Dataset records:
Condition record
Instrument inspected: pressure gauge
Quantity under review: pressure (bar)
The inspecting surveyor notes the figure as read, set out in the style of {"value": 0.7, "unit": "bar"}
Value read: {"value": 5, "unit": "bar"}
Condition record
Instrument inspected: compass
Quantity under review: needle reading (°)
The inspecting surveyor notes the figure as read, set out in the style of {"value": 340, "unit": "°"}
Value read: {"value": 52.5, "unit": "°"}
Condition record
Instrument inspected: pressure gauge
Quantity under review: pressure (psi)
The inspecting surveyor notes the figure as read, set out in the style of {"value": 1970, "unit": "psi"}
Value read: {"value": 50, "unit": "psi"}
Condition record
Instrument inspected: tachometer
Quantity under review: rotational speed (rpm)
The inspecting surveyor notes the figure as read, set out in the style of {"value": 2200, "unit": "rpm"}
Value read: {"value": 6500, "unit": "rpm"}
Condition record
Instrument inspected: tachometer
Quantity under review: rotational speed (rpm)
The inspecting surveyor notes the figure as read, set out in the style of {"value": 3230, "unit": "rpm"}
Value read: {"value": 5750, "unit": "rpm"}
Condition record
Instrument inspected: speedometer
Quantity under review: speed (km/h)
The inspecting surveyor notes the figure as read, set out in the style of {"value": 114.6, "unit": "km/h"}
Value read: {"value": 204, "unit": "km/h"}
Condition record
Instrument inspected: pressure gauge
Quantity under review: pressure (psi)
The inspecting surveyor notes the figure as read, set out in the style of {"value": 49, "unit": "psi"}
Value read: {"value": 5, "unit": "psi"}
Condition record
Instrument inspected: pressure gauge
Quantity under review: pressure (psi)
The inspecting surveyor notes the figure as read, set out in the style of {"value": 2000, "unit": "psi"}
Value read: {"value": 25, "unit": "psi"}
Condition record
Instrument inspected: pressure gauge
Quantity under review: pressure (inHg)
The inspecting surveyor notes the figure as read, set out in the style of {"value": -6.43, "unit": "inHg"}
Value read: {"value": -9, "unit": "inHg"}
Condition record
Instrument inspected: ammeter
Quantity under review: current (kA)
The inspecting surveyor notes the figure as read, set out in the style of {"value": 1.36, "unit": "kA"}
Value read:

### Task to carry out
List each line of the items above that contains the word "under".

### Your solution
Quantity under review: pressure (bar)
Quantity under review: needle reading (°)
Quantity under review: pressure (psi)
Quantity under review: rotational speed (rpm)
Quantity under review: rotational speed (rpm)
Quantity under review: speed (km/h)
Quantity under review: pressure (psi)
Quantity under review: pressure (psi)
Quantity under review: pressure (inHg)
Quantity under review: current (kA)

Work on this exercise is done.